Work item: Look through the listing below for the string "checkbox". Show each line where it occurs.

+++

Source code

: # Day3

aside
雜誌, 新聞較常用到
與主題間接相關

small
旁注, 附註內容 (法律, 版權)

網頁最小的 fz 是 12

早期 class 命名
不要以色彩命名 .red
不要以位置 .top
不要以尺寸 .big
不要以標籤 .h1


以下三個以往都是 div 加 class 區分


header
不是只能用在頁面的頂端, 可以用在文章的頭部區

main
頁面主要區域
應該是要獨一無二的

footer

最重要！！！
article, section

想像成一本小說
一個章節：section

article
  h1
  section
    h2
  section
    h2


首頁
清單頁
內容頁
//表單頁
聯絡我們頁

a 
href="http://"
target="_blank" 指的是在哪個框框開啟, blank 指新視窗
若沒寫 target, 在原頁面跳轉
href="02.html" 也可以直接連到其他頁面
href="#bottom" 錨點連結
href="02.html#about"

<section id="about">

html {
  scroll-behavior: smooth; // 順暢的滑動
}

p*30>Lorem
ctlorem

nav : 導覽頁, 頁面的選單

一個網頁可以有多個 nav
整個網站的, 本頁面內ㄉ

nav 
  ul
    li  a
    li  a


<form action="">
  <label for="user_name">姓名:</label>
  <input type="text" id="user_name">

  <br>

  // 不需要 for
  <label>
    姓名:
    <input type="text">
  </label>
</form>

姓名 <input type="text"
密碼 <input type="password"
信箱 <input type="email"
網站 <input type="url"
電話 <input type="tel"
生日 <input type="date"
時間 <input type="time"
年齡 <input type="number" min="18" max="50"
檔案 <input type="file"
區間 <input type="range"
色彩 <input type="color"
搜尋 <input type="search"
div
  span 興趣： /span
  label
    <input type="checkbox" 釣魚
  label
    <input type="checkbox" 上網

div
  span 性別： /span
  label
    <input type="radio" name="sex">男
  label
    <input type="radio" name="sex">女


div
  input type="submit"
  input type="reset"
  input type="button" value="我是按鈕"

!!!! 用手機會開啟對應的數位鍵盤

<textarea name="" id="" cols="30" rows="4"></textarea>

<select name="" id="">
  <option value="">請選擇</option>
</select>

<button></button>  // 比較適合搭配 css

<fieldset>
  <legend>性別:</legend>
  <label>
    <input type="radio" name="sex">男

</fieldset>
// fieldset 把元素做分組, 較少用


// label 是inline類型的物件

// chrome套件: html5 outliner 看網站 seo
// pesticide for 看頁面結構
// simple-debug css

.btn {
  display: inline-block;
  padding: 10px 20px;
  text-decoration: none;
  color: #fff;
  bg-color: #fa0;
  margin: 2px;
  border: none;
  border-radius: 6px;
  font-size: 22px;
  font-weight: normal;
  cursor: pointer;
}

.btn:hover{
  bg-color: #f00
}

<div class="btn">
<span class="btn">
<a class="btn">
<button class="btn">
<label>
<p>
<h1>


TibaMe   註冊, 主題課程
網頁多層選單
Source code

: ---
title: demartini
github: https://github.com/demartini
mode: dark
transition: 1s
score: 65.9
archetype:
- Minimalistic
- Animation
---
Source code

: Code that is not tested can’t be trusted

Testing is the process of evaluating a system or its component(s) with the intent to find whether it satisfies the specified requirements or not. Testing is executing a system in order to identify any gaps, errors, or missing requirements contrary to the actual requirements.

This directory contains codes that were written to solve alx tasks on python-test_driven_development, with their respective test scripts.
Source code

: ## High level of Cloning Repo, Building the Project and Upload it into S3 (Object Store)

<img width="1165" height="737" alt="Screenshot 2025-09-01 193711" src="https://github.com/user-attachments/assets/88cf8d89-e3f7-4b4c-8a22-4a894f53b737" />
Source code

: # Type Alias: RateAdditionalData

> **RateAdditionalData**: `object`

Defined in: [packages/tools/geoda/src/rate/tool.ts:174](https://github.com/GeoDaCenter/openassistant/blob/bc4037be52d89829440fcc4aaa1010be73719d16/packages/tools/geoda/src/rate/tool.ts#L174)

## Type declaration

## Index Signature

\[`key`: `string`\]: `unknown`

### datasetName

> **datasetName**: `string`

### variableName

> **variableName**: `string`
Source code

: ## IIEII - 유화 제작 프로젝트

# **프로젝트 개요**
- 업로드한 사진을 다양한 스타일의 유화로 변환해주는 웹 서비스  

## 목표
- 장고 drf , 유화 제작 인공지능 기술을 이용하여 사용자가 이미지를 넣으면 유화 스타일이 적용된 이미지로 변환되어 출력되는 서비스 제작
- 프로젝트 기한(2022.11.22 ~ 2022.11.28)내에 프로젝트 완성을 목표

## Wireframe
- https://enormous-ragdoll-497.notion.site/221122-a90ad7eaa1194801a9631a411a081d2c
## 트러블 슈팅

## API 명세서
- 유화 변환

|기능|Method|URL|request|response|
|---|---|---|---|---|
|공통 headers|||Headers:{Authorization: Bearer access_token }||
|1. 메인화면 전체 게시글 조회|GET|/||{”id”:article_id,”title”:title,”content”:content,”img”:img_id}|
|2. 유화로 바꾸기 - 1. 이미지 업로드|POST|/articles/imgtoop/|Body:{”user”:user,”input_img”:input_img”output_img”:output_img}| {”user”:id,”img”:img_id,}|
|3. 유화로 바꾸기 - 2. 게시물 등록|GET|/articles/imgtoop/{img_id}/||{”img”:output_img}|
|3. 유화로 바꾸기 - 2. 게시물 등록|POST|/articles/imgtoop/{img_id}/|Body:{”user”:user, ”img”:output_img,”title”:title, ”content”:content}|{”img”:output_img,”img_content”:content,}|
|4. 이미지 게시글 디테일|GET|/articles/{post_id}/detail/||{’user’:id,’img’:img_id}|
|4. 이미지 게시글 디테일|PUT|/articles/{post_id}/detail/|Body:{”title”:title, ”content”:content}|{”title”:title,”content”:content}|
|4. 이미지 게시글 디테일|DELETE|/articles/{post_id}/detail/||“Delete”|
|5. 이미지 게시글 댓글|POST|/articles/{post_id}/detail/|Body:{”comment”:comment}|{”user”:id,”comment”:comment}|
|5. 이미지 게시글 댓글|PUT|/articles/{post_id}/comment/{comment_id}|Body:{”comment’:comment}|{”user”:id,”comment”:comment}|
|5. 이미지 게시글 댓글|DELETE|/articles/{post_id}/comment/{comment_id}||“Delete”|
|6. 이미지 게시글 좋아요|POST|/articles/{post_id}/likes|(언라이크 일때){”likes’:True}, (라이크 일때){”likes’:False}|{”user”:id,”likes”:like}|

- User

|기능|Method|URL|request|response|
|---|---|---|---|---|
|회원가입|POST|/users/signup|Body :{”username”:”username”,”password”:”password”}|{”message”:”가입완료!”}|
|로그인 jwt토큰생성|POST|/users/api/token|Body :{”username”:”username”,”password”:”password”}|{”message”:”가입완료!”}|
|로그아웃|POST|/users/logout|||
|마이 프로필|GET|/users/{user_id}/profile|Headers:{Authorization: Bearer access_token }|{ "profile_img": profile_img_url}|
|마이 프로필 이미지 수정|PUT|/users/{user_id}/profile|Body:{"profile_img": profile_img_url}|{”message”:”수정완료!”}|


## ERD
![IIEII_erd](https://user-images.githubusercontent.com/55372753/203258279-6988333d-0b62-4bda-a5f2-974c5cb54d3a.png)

+++

Written reply:
    <input type="checkbox" 釣魚
    <input type="checkbox" 上網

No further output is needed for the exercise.